Learning Centre: Home Schoolers

The TimeMaps Atlas of World History is a free online tool which will enrich your students’ experience of history, and will greatly contribute towards their knowledge and understanding of the historical topics they are covering.

At the moment this atlas is in its early stages of being built. It so far only covers the Ancient World in any depth at all, and even here there is plenty of more content waiting to go in.

This area of the Learning Centre is not “open for business” yet, but if you are a home-schooler, please read on.

We have been very much encouraged by the interest shown in our project by a small group of home-schoolers in the US.

Apparently home-schoolers (in the US at any rate) can follow their own history curricula. This gives them the opportunity to put emphasis as and where they see fit.

With this is mind, we have been encouraged to start developing some guidelines for using the Atlas of World History in teaching world history. We hope to develop this into a complete, self-contained course on World History.

We will be posting these up shortly, and will then be asking home-schoolers to send us their comments and suggestions.

In the meantime, do use this free online resource with your students. We believe it will truly add to their understanding of the past.

Why Use the Atlas of World History?

We believe that it will offer important benefits for history students:

1. It will give them the “Big Picture”, which will give meaning and context to the topics they study. By seeing how the different civilizations, empires and nations fit into the broader context of world history, students will see clearly how they relate to one another, chronologically and geographically.
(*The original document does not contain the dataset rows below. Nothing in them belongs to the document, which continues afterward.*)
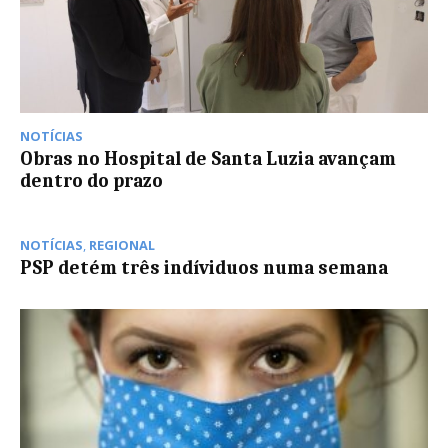
NOTÍCIAS
Obras no Hospital de Santa Luzia avançam
dentro do prazo
NOTÍCIAS
,
REGIONAL
PSP detém três indíviduos numa semana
2. Using the maps will give them an understanding of “place”, crucial to the most rudimentary understanding of a topic but often hard for students to grasp.

3. The maps and their accompanying texts will offer an excellent starting point for the study of a subject, designed as they are to provide a broad overview.

4. Using the maps will greatly enhance a student’s understanding of “what happened where, when” – in other words, seeing how historical episodes and events unfold over time. This is often difficult to convey with text but graphically illustrated with maps.

5. Students will have access to the history of places and civilizations which may not be covered by the curricula on offer. This may be of particular importance to those whose families come from parts of he world left out of the curriculum they are following, but will be of interest and benefit to all students.

6. Much of the information presented in the atlas will be quite new – not only to the students but quite possibly also to you, their teachers. This atlas gives teachers as well as students the access they need to broaden their knowledge.

7. A breadth of knowledge of the history of all regions of the world is an increasingly important attribute of full citizenship in the modern world.

8. Most importantly of all, we believe that students – and hopefully teachers too - will find the information presented in the atlas fascinating.

At the moment the atlas covers only the ancient world in any depth – and even here there are many more maps, diagrams and articles to go in. As the coverage expands, the above aims will be increasingly achieved. The atlas is being constructed with these aims very much in view. Please bear with us!